Stinson is one of the people who had been pushing City Council to approve the holiday. Amid that organizing, she talked about Bolden with the parents who employ her, and it helped her advocate for better working conditions for herself.
“I think it opened the communication between us more,” she said.
The holiday is the latest in a string of moves by the council to boost profiles and protections for the city’s 16,000 domestic workers. Protections known as the Philadelphia Domestic Workers’ Bill of Rights went into effect in May 2020, part of organizing across the country to extend basic guardrails for work done in the home.

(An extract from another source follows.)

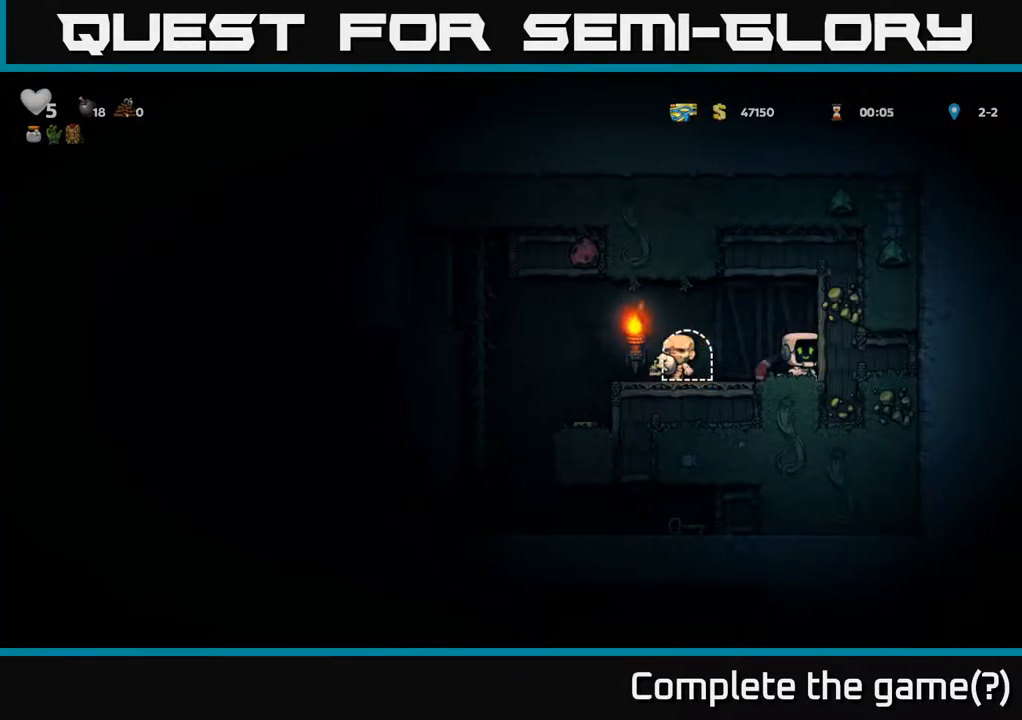
{"buttons": ["X", "DPAD_DOWN"], "left_stick": "center", "right_stick": "center", "events": [[283, "DPAD_LEFT", "down"], [367, "DPAD_DOWN", "down"], [383, "DPAD_LEFT", "up"], [433, "X", "down"]]}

“Domestic labor — cooking, cleaning, providing child care, providing emotional and physical support for families, maintaining a home — is some of the hardest, most necessary work in our society. It is the kind of work that makes all other forms of labor possible,” said Councilmember Kendra Brooks, the lead sponsor of the resolution and a former domestic worker.
“I know what it’s like to work in other people’s homes and feel undervalued, underpaid, and overlooked,” she continued.
In her time, Bolden was head of the National Domestic Workers Union of America. Not a traditional union, it lobbied for the rights of domestic workers around the country. It also turned this group into a political bloc, by getting members to register to vote.
The aim was to put domestic work on par with other careers. Caretakers, house cleaners, and other domestic jobs, as well as agricultural workers, were excluded from New Deal labor policies that guaranteed basic worker protections, such as minimum pay and overtime.
“Domestic workers were excluded … specifically because they knew the workers were Black people,” said Shanique Jones, who organizes Black workers with the National Domestic Workers Alliance.